Kakorlantas Irjen Pol Agus Suryonugroho melakukan peninjauan langsung ke Pos Terpadu Operasi Ketupat Lodaya 2026 di Rest Area KM 57 Tol Jakarta–Cikampek, Ahad (15/3/2026). Dalam kunjungan tersebut, ia menerima paparan dari jajaran Polda Jabar mengenai pengelolaan keamanan serta skenario rekayasa lalu lintas yang disiapkan selama periode mudik.


"Kami mendapat paparan dari Pak Dirlantas mengenai skenario pengelolaan harkamtibmas. Kami juga mendapat paparan dari Karo Ops tentang bagaimana Operasi Ketupat ini tidak hanya di bidang lalu lintas, tetapi juga di bidang harkamtibmas. Jadi, semuanya sudah terkelola dengan baik,” kata Agus, Senin (16/3/2026).


Ia juga memberikan apresiasi terhadap kesiapan pos terpadu yang telah terintegrasi dengan dukungan teknologi pemantauan arus lalu lintas. Fasilitas tersebut dinilai memudahkan petugas dalam memantau pergerakan kendaraan sekaligus menentukan langkah penanganan di lapangan.


Berdasarkan hasil pemantauan, kondisi lalu lintas di wilayah Jawa Barat pada awal pelaksanaan Operasi Ketupat masih berjalan tertib dan terkendali. Bahkan, indikator keselamatan menunjukkan adanya penurunan fatalitas kecelakaan dibandingkan dengan periode yang sama tahun sebelumnya.


“Bahkan indikator fatalitas korban mengalami penurunan hingga 91 persen.

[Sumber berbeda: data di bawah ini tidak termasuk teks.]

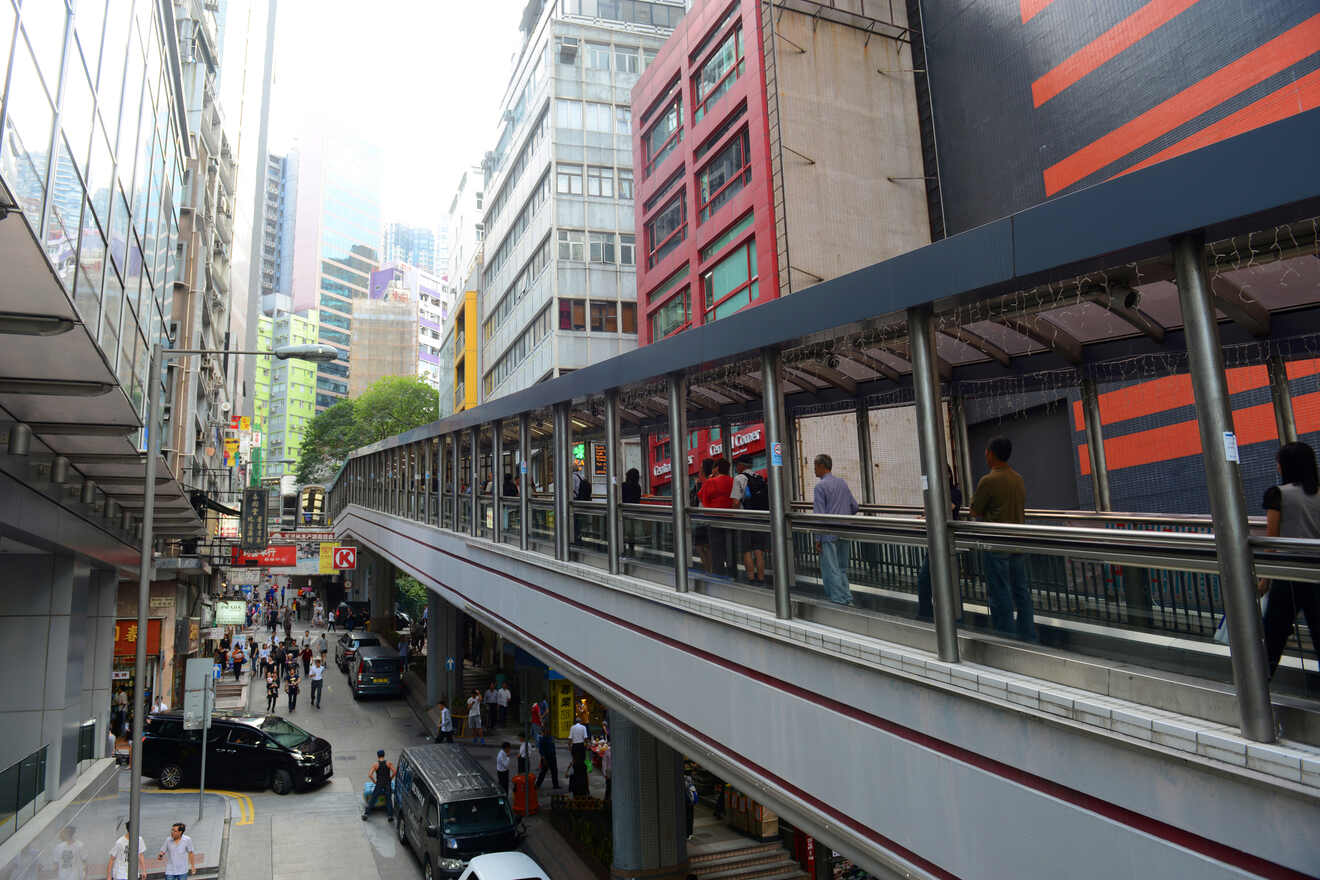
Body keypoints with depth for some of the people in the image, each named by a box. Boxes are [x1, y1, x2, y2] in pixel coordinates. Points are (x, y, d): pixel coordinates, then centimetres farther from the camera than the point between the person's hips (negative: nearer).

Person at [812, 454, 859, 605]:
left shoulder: (820, 486, -12)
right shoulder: (842, 483, 10)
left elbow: (819, 514, -14)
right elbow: (854, 506, 14)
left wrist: (817, 539, -11)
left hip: (829, 535, -7)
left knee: (831, 569, 1)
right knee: (842, 568, 16)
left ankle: (838, 600, 2)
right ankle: (847, 598, 18)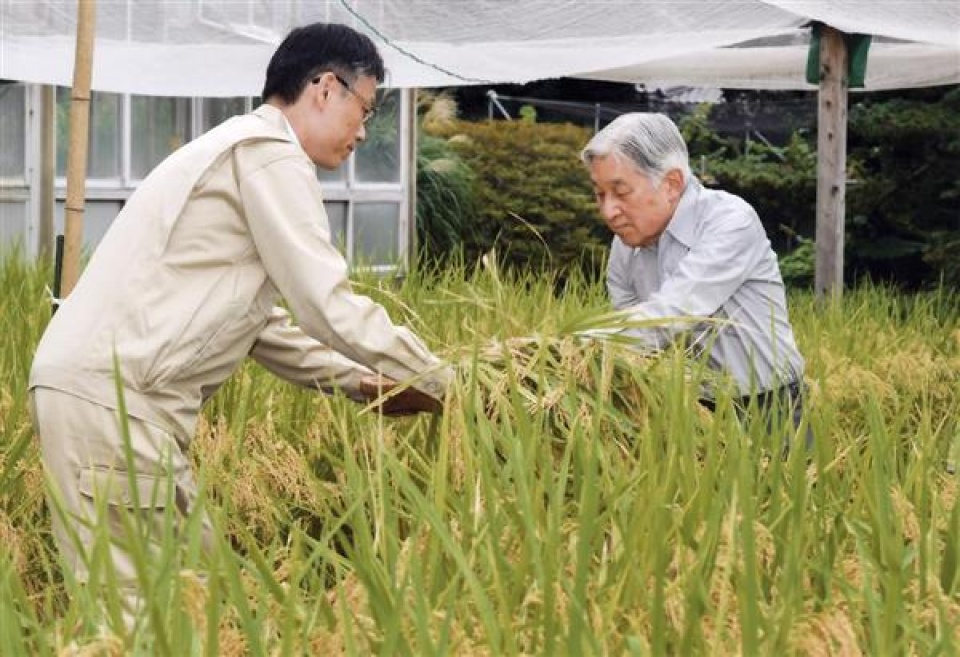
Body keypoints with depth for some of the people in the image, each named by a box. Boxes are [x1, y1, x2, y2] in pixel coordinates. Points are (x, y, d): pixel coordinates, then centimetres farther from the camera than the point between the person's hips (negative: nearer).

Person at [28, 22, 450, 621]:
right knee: (140, 606, -10)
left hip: (106, 386, 10)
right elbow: (328, 306, -13)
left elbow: (255, 320, 25)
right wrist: (443, 384, -2)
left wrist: (355, 379, 18)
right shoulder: (269, 153, -8)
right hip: (111, 393, -10)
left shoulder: (240, 153, 23)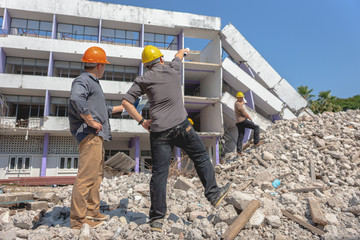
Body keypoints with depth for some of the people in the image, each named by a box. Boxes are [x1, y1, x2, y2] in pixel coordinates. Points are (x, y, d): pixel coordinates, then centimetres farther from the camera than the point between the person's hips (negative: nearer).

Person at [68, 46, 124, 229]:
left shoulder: (93, 83, 27)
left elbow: (100, 109, 36)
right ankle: (78, 219, -2)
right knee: (86, 176, -10)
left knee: (96, 175, 15)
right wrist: (91, 121, -23)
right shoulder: (82, 80, -7)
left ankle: (92, 212, 26)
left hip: (96, 135, 11)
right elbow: (76, 99, -29)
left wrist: (121, 108, 42)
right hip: (89, 134, -11)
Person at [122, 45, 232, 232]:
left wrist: (142, 121, 5)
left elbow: (126, 102, 1)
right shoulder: (173, 69, 7)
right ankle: (213, 194, 25)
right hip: (180, 126, -1)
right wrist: (183, 52, 53)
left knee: (159, 172, 3)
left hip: (158, 131, 1)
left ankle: (157, 218, 9)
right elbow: (178, 56, 31)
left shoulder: (143, 80, 7)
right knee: (201, 157, 17)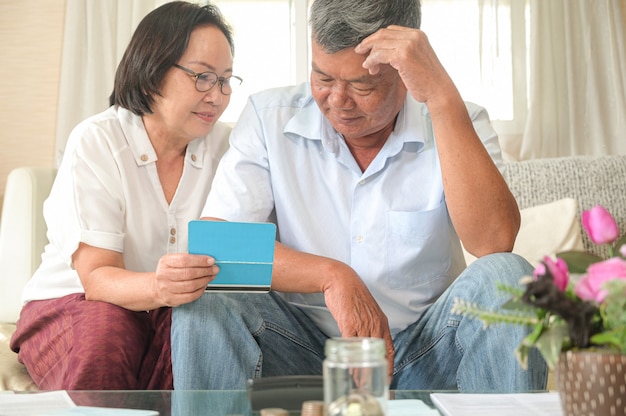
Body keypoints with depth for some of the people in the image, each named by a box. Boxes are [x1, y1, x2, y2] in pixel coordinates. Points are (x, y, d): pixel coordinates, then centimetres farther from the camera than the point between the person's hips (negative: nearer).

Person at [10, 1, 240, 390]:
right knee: (103, 334, -35)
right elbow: (97, 277, -19)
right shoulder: (96, 142, -11)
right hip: (74, 302, -2)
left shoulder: (222, 145, 1)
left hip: (177, 311, 3)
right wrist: (156, 287, -41)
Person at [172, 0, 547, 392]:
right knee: (202, 301, -26)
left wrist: (441, 95, -28)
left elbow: (494, 241, -24)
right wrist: (331, 275, -24)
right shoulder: (270, 117, -3)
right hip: (303, 344, 0)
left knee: (504, 277, -27)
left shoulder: (457, 125, -5)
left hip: (425, 351, 1)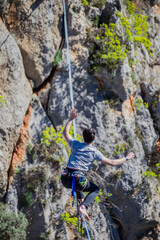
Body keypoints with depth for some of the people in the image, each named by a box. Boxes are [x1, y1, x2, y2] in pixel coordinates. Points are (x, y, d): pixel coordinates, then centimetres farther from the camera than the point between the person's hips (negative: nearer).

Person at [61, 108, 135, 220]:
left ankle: (81, 200, 30)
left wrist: (71, 119, 28)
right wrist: (127, 158, 11)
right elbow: (112, 163, -2)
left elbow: (65, 132, 23)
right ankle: (83, 206, 0)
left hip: (65, 180, 4)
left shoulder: (75, 145, 5)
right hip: (78, 181, -4)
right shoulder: (94, 152, -3)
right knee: (95, 189, 25)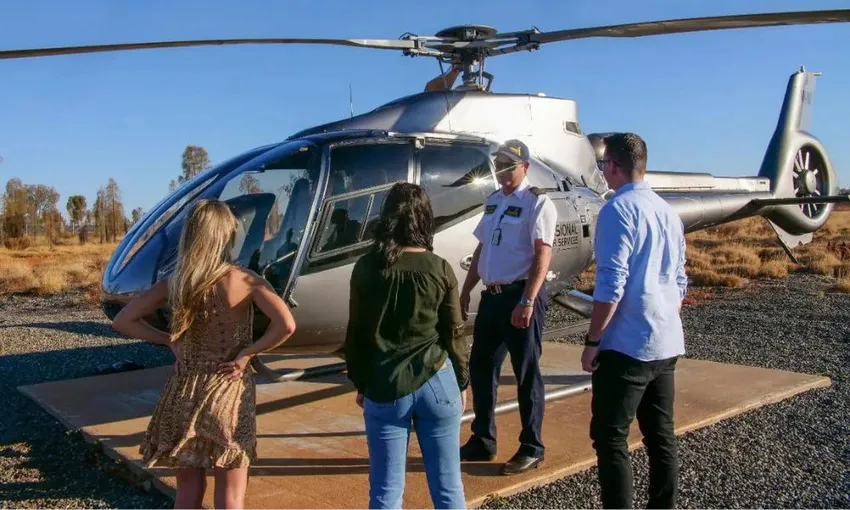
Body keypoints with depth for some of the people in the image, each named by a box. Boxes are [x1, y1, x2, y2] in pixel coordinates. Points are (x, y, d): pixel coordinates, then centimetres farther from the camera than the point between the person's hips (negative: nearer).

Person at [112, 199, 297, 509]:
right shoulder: (245, 281, -13)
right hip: (228, 393, -3)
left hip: (185, 392, 3)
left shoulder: (174, 283, -3)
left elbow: (123, 321, 3)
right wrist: (246, 354, -13)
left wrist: (168, 341, 3)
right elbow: (286, 325, -25)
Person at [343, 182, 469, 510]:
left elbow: (356, 334, 3)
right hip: (436, 383, 0)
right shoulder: (439, 269, -4)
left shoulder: (366, 268, -3)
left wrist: (360, 384, 15)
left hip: (384, 388, 0)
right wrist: (462, 383, 13)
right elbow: (454, 334, 1)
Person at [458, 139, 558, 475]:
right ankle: (482, 441, 30)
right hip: (491, 296, 8)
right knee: (480, 367, 14)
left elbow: (542, 255, -17)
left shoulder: (537, 203, -10)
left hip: (521, 296, -8)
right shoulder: (493, 202, 14)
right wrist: (465, 291, 18)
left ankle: (531, 448, 19)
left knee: (526, 373, 3)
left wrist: (527, 301, -24)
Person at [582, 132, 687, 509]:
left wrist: (592, 341, -12)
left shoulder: (618, 210, -13)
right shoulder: (668, 212, 11)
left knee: (610, 438, -1)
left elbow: (611, 285, -19)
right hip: (667, 344, 8)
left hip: (627, 346, -8)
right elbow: (680, 281, 17)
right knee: (661, 436, 15)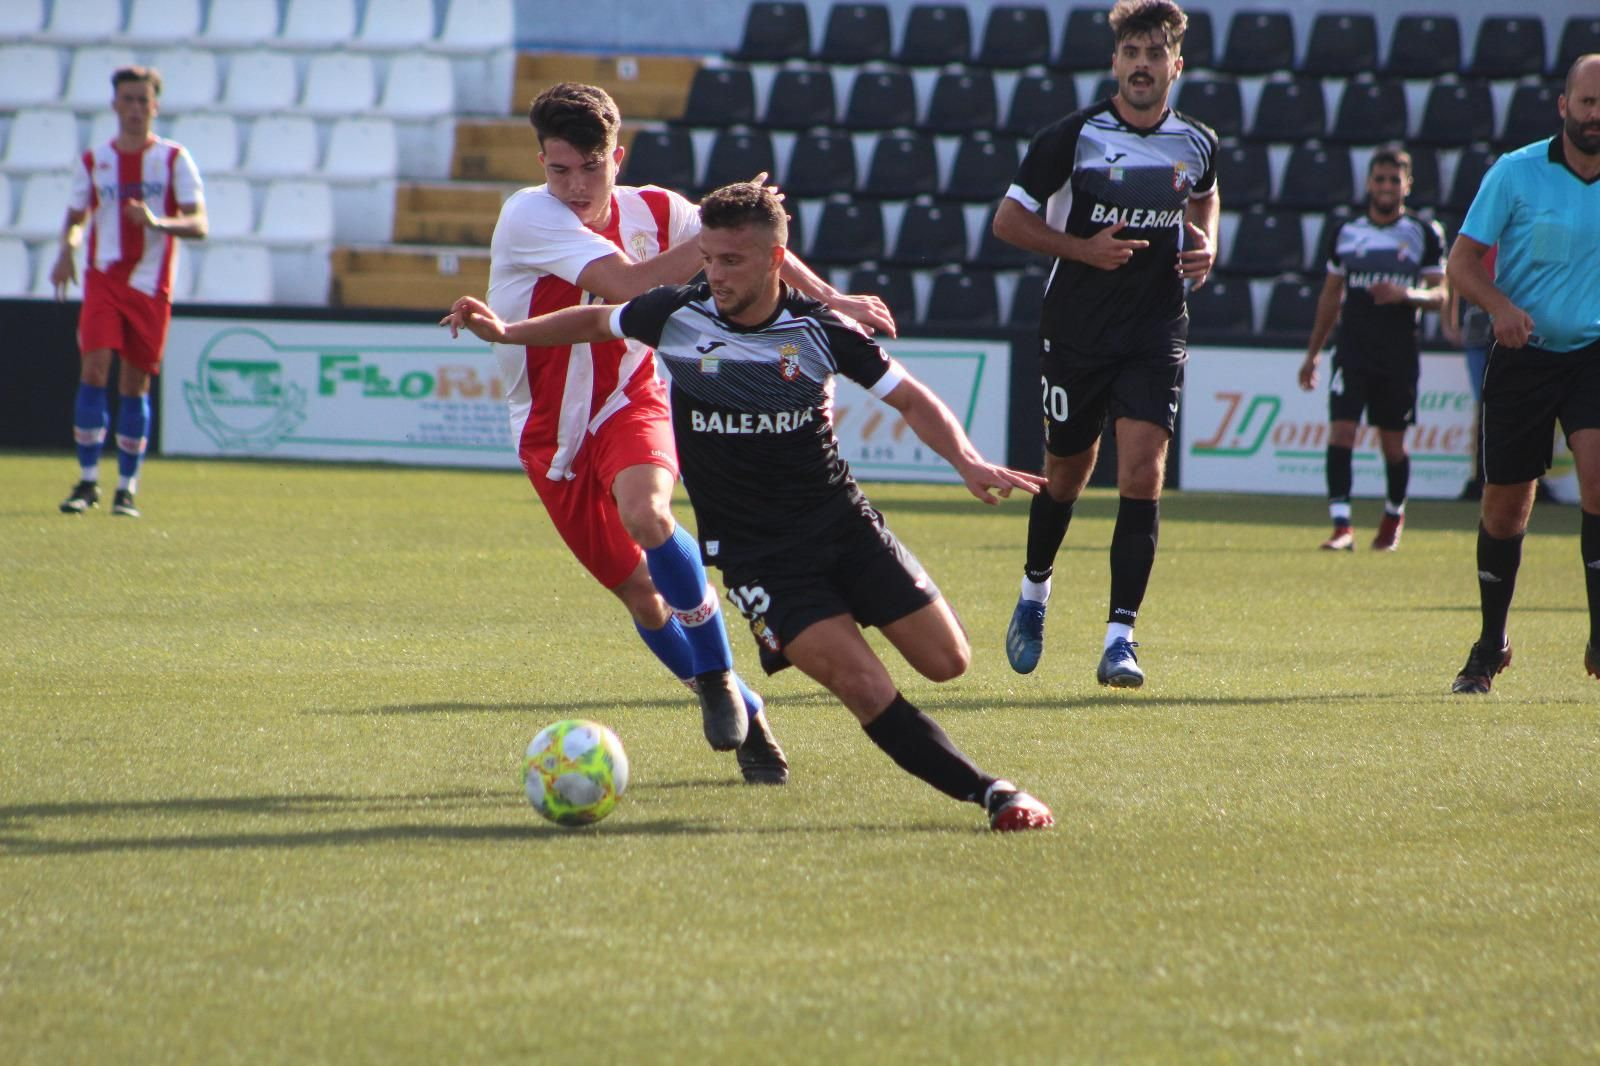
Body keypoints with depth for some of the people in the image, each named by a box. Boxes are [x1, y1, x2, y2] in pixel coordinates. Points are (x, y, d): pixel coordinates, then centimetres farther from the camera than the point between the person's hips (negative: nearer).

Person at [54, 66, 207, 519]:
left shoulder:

Tahun lalu pada periode yang sama tercatat 26 orang meninggal dunia, sekarang baru satu orang,” ujar Agus.


Korlantas Polri juga memanfaatkan sistem digital untuk memantau arus kendaraan secara real time. Data tersebut menjadi dasar dalam menentukan kebijakan rekayasa lalu lintas apabila volume kendaraan menuju jalur Trans Jawa mengalami peningkatan.


“Kita sudah menggunakan teknologi digital untuk memantau, mengambil keputusan, dan mencari data riil. Diperkirakan tanggal 17 sampai 18 itu arus puncak,” ucap Agus.


Sementara itu, Karo Ops Polda Jawa Barat Kombes Pol Laode Aries El Fathar menegaskan bahwa kesiapan pengamanan wilayah telah dilakukan jauh sebelum pelaksanaan Operasi Ketupat dimulai. Rangkaian persiapan tersebut diawali melalui operasi keselamatan lalu lintas dan operasi penyakit masyarakat guna menciptakan situasi yang kondusif.


“Kami sampaikan pada prinsipnya Polda Jabar siap mengamankan kegiatan ataupun pelaksanaan Operasi Ketupat 2026,” kata Laode.


Dirlantas Polda Jawa Barat Kombes Pol Raydian Kokrosono menambahkan bahwa seluruh jajaran lalu lintas telah mempersiapkan berbagai skenario rekayasa arus kendaraan. Persiapan tersebut dilakukan melalui rapat koordinasi, pengecekan lapangan, serta latihan teknis bagi para petugas.


“Insyaallah apa yang akan kita laksanakan terkait rekayasa lalu lintas di jalur tol, jalur arteri, ataupun jalur wisata, kami sudah siap,” ujar Raydian.


Selain itu, Polda Jabar juga menghadirkan sejumlah inovasi pelayanan bagi pemudik, seperti hotline pengaduan serta patroli “motor senyum” yang disiagakan di setiap polres. Layanan ini diharapkan dapat membantu masyarakat yang membutuhkan bantuan selama perjalanan mudik.


Koordinasi antara Korlantas Polri dan Polda Jawa Barat akan terus diperkuat hingga puncak arus mudik dan arus balik Lebaran. Seluruh rangkaian Operasi Ketupat diarahkan untuk memastikan perjalanan para pemudik tetap aman, tertib, dan lancar.